The parties did not challenge the underlying District Court finding that the flight attendant had refused to move Dr Hanson, that the refusal to do so was external to him and also unusual or unexpected because it disregarded industry standards, Olympic policy and was in the context of a simple request. The parties of course also accepted the Air France v Saks definition of ‘accident’ (i.e. an unexpected or unusual event or happening external to the passenger) but did differ as to which ‘event’ should be the focus of the inquiry. Olympic focused on the facts as showing that Dr Hanson died as a result of his own internal reaction (an asthma attack) to the then normal operation of the aircraft which involved ambient cigarette smoke and argued that the flight attendant’s failure to move Hanson was (only) ‘inaction’ whereas only ‘action’ could amount to an event or happening. Dr Hanson’s wife, Rubina Husain, argued to the contrary: the refusal to assist her husband was the necessary ‘injury producing event’.

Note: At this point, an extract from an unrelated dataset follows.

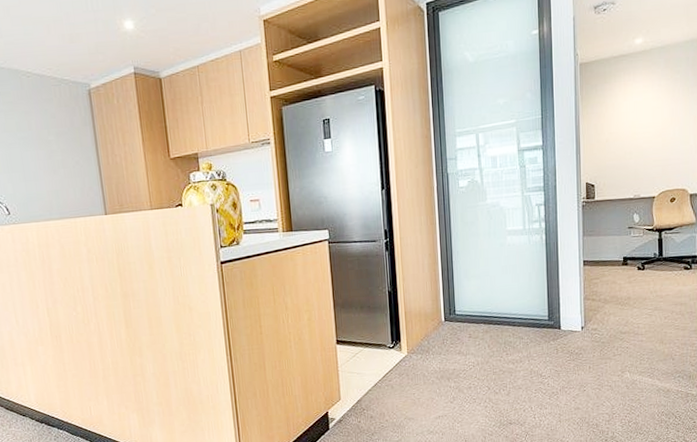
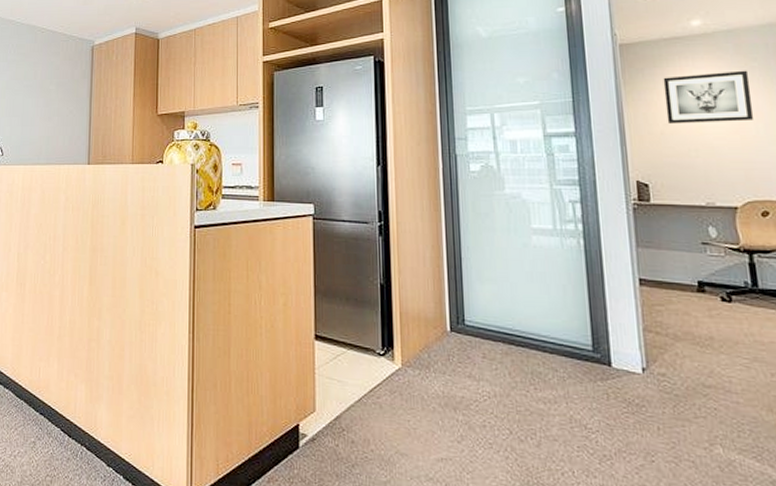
wall art: none [611,82,673,132] -> present [663,70,754,124]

The Court of Appeal in England when looking at the Husain facts available to them did not consider the circumstances as amounting to a non-event. In the UK DVT Court of Appeal judgment, the Master of the Rolls held that ‘inaction is the antithesis of an accident’ but he would not have characterised the circumstances in Husain as one of carrier’s ‘inaction’. He was concentrating on a pure state of affairs whereby a carrier failed to warn passengers (of the risks of DVT). The majority in the Supreme Court considered their conclusion not inconsistent with the UK Court of Appeals decision, although, to the extent that their reasoning is inconsistent with that of the Supreme Court, rejected the analysis of the English Court and also that of the Australian Court in re: Povey. The Supreme Court dissenting judgment stated that it was not implausible to regard the facts in Husain as involving ‘sufficient elements of inaction to support recovery’ but considered that the real facts could only properly be characterised as inaction (and therefore as not involving an event or happening), rendering the English and Australian decisions on accident (in the DVT context) ‘squarely at odds’ with the majority decision in Husain adding that the answer was not to view the cases as involving substantial factual distinction but of needlessly placing the US in conflict with the courts of other states when there was a need for a coherent international body of law. We may find that the principled trenchant dissent to the effect that the majority’s conclusions were ‘completely opposite’ from the holdings in the DVT appellate cases in the UK and Australia make for some extra hurdles in seeking to distinguish the Husain case, but that is what we shall argue for.